Blood Purification

Blood Purification

Blood is composed of four components: plasma, the watery, colorless liquid in which the other components float; red blood cells; white blood cells; and platelets. Through these components, the blood performs several life-sustaining functions. The red blood cells transport oxygen to the cells. The platelets are needed for the blood-clotting process. The white blood cells destroy bacteria and other disease-producing organisms. In addition, blood transports nutrients to the cells and carries away wastes; transports hormones from the endocrine glands to other parts of the body; helps regulate the amounts of acids, bases, salts, and water in the cells; and helps regulate body temperature. If any of these functions is impaired, the consequences can have a direct bearing on your health.

There are several ways in which the functions carried out by the blood may be hampered. First, hundreds of chemicals-ranging from gases such as carbon monoxide to toxic metals such as lead to natural substances such as fat-can find their way into the blood and impair its function. These foreign substances enter the body through the air we breathe, the water we drink, the food we eat, and the surfaces with which we come in contact through our skin. Because these substances act on the blood in different ways, the adverse effects they produce may vary widely.

Second, the performance of the blood may be hampered by a lack of specific nutrients. A classic example is an iron deficiency that results in anemia. However, there are many nutrients that the blood requires on a daily basis if it is to perform normally.

Finally, genetics can play a role in creating blood disorders. Sickle cell anemia and hemophilia are two common examples of such disorders.

Blood purification techniques can act in two ways. Some help draw foreign substances out of the body, while others provide important nutrients to help restore the blood’s normal structure and maximize its performance.


Blood purification is achieved through the use of a special fast. Once you have decided to follow a blood purification program, it is vital to choose an appropriate time for the fast. Consider that fasting requires the conservation of energy. Therefore, avoid fasting on a week when, for instance, you are moving your office or participating in a sports event. Also keep in mind that the cold-weather months are not an ideal time for a fast, as some of the heat you need to withstand the cold is created during the digestive process. Most important is the need to be mentally prepared. If you are “psyched up” for the fast, it is the right time to fast.

Once you have chosen the time for the fast and have prepared yourself mentally, you can begin to prepare yourself physically. For one week prior to the fast, follow a raw vegetable diet, including lots of “green drinks.” Chlorophyll, obtained from tablets or fresh juice, “pre-cleanses” the body, making the fast less of a shock to your system.

While on the fast, consume only steam-distilled water; juices; and dandelion, milk thistle, licorice root, yellow dock root, burdock root, or red clover tea or extract.
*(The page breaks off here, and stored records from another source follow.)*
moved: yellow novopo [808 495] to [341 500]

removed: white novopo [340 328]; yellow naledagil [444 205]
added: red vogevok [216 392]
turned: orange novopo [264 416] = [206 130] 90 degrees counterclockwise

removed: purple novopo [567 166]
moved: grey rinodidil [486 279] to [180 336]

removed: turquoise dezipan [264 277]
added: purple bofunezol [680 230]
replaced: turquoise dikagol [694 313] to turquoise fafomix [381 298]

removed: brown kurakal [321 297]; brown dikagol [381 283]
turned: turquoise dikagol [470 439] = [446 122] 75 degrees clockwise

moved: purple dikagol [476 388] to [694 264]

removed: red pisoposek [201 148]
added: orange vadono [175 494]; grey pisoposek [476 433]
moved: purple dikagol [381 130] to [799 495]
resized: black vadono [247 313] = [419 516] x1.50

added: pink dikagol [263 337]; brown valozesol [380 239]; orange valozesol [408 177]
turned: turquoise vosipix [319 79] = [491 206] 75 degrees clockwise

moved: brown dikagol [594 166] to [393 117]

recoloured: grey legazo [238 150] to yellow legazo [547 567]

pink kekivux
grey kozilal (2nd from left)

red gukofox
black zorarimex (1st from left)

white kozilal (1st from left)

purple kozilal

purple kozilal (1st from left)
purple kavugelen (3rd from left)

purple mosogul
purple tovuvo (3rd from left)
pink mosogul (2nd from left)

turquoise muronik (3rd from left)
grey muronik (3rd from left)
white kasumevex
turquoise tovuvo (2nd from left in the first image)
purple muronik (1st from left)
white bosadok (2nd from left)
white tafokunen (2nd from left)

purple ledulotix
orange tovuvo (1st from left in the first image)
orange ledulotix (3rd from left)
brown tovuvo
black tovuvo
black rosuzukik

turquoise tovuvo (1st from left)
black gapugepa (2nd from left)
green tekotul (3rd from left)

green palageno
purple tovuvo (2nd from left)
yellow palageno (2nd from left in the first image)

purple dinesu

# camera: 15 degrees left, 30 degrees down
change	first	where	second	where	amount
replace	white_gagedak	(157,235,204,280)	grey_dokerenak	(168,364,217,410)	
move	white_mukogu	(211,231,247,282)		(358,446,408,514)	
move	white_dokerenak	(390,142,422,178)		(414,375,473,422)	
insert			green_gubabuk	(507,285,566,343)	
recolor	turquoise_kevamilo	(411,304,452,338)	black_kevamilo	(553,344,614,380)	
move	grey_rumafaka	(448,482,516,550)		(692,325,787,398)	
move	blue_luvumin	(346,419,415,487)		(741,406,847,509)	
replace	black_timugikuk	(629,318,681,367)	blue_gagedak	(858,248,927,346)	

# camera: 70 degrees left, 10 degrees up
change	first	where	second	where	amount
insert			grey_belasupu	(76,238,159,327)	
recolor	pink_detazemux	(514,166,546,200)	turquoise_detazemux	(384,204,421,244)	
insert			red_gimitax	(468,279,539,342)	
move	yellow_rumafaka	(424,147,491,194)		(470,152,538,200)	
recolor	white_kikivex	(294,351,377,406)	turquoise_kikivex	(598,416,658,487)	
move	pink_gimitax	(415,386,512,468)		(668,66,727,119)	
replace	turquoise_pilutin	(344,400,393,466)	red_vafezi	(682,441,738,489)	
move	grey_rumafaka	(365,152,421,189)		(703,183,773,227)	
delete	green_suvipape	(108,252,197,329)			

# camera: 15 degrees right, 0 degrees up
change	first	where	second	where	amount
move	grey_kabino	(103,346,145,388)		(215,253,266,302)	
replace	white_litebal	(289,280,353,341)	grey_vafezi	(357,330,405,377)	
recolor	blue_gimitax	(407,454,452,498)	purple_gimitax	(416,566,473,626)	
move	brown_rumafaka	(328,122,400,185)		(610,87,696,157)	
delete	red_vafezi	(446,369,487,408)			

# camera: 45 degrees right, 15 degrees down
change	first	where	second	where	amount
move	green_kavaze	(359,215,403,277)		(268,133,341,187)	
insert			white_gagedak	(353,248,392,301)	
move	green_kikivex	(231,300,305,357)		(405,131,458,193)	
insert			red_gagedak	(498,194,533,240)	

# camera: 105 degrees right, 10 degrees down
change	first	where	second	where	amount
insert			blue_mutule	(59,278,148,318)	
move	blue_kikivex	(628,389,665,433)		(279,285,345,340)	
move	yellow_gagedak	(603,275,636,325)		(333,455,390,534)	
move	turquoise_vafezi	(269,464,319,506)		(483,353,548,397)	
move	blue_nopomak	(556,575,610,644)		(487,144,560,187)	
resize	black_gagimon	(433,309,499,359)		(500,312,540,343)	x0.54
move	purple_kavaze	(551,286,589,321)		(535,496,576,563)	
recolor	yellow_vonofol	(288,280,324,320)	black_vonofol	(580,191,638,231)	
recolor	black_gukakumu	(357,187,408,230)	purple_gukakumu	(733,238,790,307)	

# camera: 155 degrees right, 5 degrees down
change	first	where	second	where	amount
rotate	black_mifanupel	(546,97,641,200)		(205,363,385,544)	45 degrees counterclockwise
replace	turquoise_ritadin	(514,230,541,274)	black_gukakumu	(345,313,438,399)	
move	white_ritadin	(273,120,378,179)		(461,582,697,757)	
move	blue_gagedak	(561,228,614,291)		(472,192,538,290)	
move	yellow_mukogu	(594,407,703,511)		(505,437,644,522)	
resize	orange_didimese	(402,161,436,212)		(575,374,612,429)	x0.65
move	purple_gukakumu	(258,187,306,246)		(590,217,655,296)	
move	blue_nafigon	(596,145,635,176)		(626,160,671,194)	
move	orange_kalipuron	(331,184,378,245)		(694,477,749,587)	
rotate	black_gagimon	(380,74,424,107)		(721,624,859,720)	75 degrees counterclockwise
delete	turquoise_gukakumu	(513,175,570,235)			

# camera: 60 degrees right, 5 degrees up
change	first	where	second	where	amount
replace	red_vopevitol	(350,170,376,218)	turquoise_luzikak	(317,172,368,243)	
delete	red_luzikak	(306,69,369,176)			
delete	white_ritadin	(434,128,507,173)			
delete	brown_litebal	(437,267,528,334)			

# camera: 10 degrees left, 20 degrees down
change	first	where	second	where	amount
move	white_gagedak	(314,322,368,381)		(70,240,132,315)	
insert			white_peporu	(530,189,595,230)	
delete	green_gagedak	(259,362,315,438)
Drink at least 8 to 10 cups of distilled water daily to aid in cleansing and to help carry toxins out of the body. The best juices for blood purification are lemon juice, beet juice and its tops, carrot juice, and the juices of all leafy greens. Leafy green juices are particularly important because they supply chlorophyll, an essential part of any blood purification therapy. Chlorophyll not only cleanses the blood of impurities, but also builds up the blood with important nutrients, promotes regularity, and inhibits cellular damage from radiation. This makes chlorophyll helpful in the treatment of many disorders. Wheatgrass, barley, and alfalfa juices are all rich in chlorophyll.

Stay on the fast for three days, or as directed by your health-care provider. Once you have completed the fast, avoid white flour and all sugars-substances that are highly refined and hard to digest. The stress placed on your body by such foods can “undo” all of the good accomplished by the fast. Ideally, these foods should be avoided all of the time. At the very least, eliminate them-as well as heated fats and oils-for at least one month after your fast.


  • Barberry, black radish, eyebright, lobelia, milk thistle, Oregon grape, pau d’arco, wild yam, and yellow dock cleanse and detoxify the liver and the endocrine system. You can use these herbs independently or in any combination.
    Caution: Do not take lobelia internally on an ongoing basis. Do not use Oregon grape during pregnancy.
  • Green tea is a powerful antioxidant. Drink two or three cups daily.
  • Burdock, dandelion, hawthorn, licorice, pau d’ arco, red clover, rhubarb, sage, shiitake mushroom, and Siberian and other ginsengs detoxify and cleanse the blood. These herbs can be used independently.or in any combination.
    Caution: Do not use licorice on a daily basis for more than seven days in a row, and avoid it completely if you have high blood pressure. Do not use sage if you have any kind of seizure disorder. Do not use Siberian ginseng if you have hypoglycemia or a heart disorder. Do not use any type of ginseng if you have high blood pressure.